Task details
An exact copy of the entries is required, with every image omitted.

Data
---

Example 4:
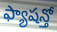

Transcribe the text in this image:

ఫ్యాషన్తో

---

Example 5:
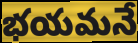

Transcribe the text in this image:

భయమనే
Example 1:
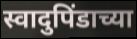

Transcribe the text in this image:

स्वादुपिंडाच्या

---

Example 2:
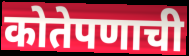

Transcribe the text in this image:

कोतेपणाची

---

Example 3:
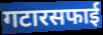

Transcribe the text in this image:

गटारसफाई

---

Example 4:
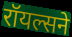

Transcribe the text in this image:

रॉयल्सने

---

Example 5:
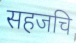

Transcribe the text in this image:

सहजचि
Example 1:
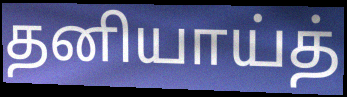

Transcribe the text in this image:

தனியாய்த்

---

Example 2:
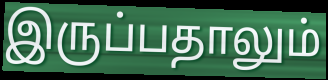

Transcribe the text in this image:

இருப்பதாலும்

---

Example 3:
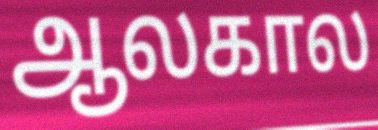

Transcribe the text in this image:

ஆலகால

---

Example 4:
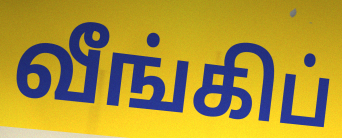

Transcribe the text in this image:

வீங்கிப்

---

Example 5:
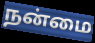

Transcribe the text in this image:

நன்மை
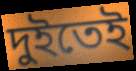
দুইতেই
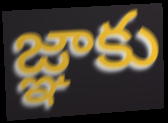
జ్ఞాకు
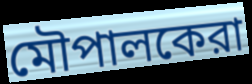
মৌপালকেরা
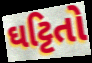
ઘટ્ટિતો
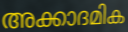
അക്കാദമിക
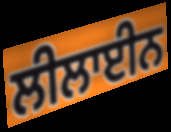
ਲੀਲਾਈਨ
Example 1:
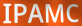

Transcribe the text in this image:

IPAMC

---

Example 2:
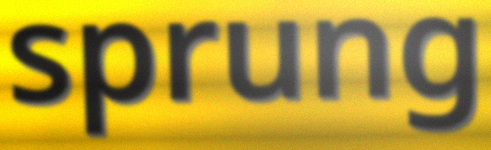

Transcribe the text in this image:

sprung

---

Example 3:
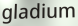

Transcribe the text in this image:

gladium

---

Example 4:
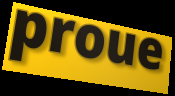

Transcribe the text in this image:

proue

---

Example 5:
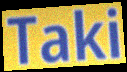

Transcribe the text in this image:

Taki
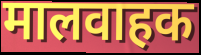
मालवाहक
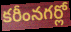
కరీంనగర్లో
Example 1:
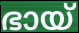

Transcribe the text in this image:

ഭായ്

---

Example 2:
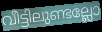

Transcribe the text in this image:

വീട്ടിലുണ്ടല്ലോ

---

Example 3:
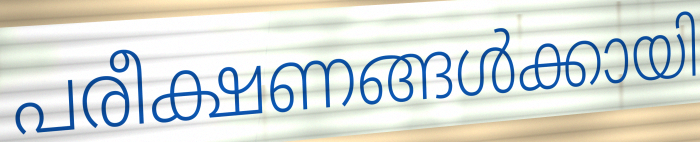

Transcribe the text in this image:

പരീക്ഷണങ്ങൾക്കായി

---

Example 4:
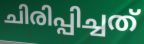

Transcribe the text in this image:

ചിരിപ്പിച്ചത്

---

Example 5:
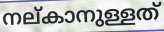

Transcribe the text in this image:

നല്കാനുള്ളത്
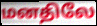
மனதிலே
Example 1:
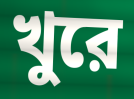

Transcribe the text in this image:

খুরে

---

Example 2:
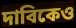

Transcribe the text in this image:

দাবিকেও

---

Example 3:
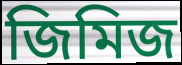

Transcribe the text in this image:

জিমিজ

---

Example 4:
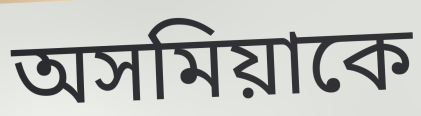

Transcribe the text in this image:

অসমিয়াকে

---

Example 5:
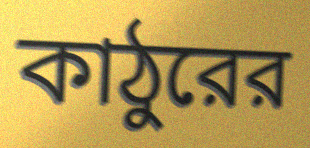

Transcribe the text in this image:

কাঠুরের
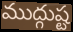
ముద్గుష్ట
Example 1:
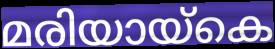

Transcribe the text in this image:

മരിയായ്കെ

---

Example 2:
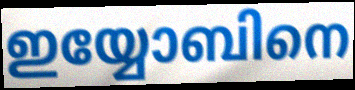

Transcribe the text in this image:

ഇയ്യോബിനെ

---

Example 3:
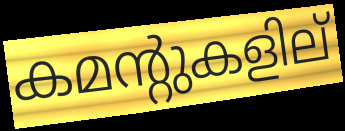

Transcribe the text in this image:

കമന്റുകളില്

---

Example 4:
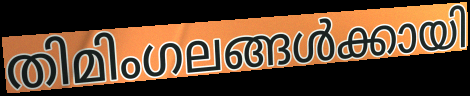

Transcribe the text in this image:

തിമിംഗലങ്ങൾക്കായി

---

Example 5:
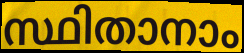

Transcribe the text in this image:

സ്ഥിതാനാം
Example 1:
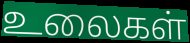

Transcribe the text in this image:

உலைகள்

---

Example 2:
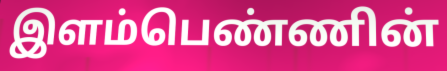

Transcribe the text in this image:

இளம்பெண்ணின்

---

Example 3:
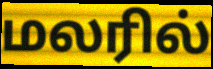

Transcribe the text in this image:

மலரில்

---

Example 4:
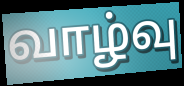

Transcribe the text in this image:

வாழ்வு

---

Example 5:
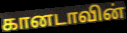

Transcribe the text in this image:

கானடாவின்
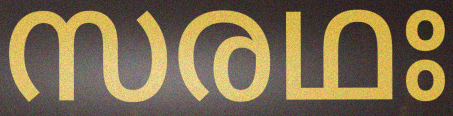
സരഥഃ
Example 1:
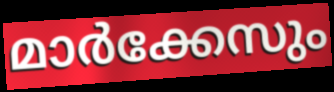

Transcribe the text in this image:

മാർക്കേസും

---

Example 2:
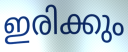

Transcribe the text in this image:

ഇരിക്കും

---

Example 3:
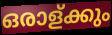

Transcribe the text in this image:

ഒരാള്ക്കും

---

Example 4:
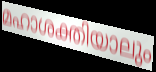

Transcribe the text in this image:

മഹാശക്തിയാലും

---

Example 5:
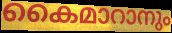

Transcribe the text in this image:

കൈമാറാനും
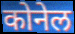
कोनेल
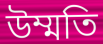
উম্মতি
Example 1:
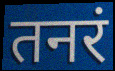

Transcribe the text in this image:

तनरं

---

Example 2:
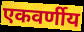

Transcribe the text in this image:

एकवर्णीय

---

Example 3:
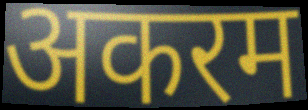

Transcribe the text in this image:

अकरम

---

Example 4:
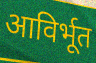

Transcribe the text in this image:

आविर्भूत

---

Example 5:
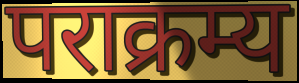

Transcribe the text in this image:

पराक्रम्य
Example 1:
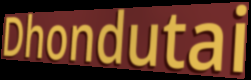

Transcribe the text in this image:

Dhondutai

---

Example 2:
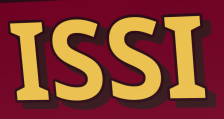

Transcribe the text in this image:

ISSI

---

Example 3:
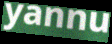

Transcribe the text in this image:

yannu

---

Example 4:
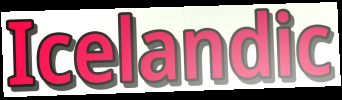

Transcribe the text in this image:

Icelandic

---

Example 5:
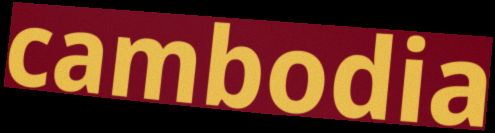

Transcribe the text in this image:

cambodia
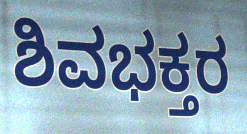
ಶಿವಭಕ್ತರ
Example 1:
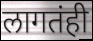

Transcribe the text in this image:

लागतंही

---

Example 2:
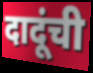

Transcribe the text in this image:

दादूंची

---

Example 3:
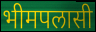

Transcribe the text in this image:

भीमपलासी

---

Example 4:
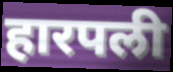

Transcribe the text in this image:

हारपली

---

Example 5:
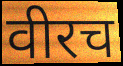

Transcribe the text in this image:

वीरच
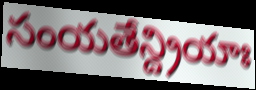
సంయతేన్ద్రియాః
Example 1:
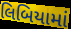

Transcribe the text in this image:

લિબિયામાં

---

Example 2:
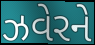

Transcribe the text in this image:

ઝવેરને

Output for this exercise
---

Example 4:

Transcribe the text in this image:

ఫ్యాషన్తో

---

Example 5:

Transcribe the text in this image:

భయమనే
Example 1:

Transcribe the text in this image:

स्वादुपिंडाच्या

---

Example 2:

Transcribe the text in this image:

कोतेपणाची

---

Example 3:

Transcribe the text in this image:

गटारसफाई

---

Example 4:

Transcribe the text in this image:

रॉयल्सने

---

Example 5:

Transcribe the text in this image:

सहजचि
Example 1:

Transcribe the text in this image:

தனியாய்த்

---

Example 2:

Transcribe the text in this image:

இருப்பதாலும்

---

Example 3:

Transcribe the text in this image:

ஆலகால

---

Example 4:

Transcribe the text in this image:

வீங்கிப்

---

Example 5:

Transcribe the text in this image:

நன்மை
দুইতেই
జ్ఞాకు
মৌপালকেরা
ઘટ્ટિતો
അക്കാദമിക
ਲੀਲਾਈਨ
Example 1:

Transcribe the text in this image:

IPAMC

---

Example 2:

Transcribe the text in this image:

sprung

---

Example 3:

Transcribe the text in this image:

gladium

---

Example 4:

Transcribe the text in this image:

proue

---

Example 5:

Transcribe the text in this image:

Taki
मालवाहक
కరీంనగర్లో
Example 1:

Transcribe the text in this image:

ഭായ്

---

Example 2:

Transcribe the text in this image:

വീട്ടിലുണ്ടല്ലോ

---

Example 3:

Transcribe the text in this image:

പരീക്ഷണങ്ങൾക്കായി

---

Example 4:

Transcribe the text in this image:

ചിരിപ്പിച്ചത്

---

Example 5:

Transcribe the text in this image:

നല്കാനുള്ളത്
மனதிலே
Example 1:

Transcribe the text in this image:

খুরে

---

Example 2:

Transcribe the text in this image:

দাবিকেও

---

Example 3:

Transcribe the text in this image:

জিমিজ

---

Example 4:

Transcribe the text in this image:

অসমিয়াকে

---

Example 5:

Transcribe the text in this image:

কাঠুরের
ముద్గుష్ట
Example 1:

Transcribe the text in this image:

മരിയായ്കെ

---

Example 2:

Transcribe the text in this image:

ഇയ്യോബിനെ

---

Example 3:

Transcribe the text in this image:

കമന്റുകളില്

---

Example 4:

Transcribe the text in this image:

തിമിംഗലങ്ങൾക്കായി

---

Example 5:

Transcribe the text in this image:

സ്ഥിതാനാം
Example 1:

Transcribe the text in this image:

உலைகள்

---

Example 2:

Transcribe the text in this image:

இளம்பெண்ணின்

---

Example 3:

Transcribe the text in this image:

மலரில்

---

Example 4:

Transcribe the text in this image:

வாழ்வு

---

Example 5:

Transcribe the text in this image:

கானடாவின்
സരഥഃ
Example 1:

Transcribe the text in this image:

മാർക്കേസും

---

Example 2:

Transcribe the text in this image:

ഇരിക്കും

---

Example 3:

Transcribe the text in this image:

ഒരാള്ക്കും

---

Example 4:

Transcribe the text in this image:

മഹാശക്തിയാലും

---

Example 5:

Transcribe the text in this image:

കൈമാറാനും
कोनेल
উম্মতি
Example 1:

Transcribe the text in this image:

तनरं

---

Example 2:

Transcribe the text in this image:

एकवर्णीय

---

Example 3:

Transcribe the text in this image:

अकरम

---

Example 4:

Transcribe the text in this image:

आविर्भूत

---

Example 5:

Transcribe the text in this image:

पराक्रम्य
Example 1:

Transcribe the text in this image:

Dhondutai

---

Example 2:

Transcribe the text in this image:

ISSI

---

Example 3:

Transcribe the text in this image:

yannu

---

Example 4:

Transcribe the text in this image:

Icelandic

---

Example 5:

Transcribe the text in this image:

cambodia
ಶಿವಭಕ್ತರ
Example 1:

Transcribe the text in this image:

लागतंही

---

Example 2:

Transcribe the text in this image:

दादूंची

---

Example 3:

Transcribe the text in this image:

भीमपलासी

---

Example 4:

Transcribe the text in this image:

हारपली

---

Example 5:

Transcribe the text in this image:

वीरच
సంయతేన్ద్రియాః
Example 1:

Transcribe the text in this image:

લિબિયામાં

---

Example 2:

Transcribe the text in this image:

ઝવેરને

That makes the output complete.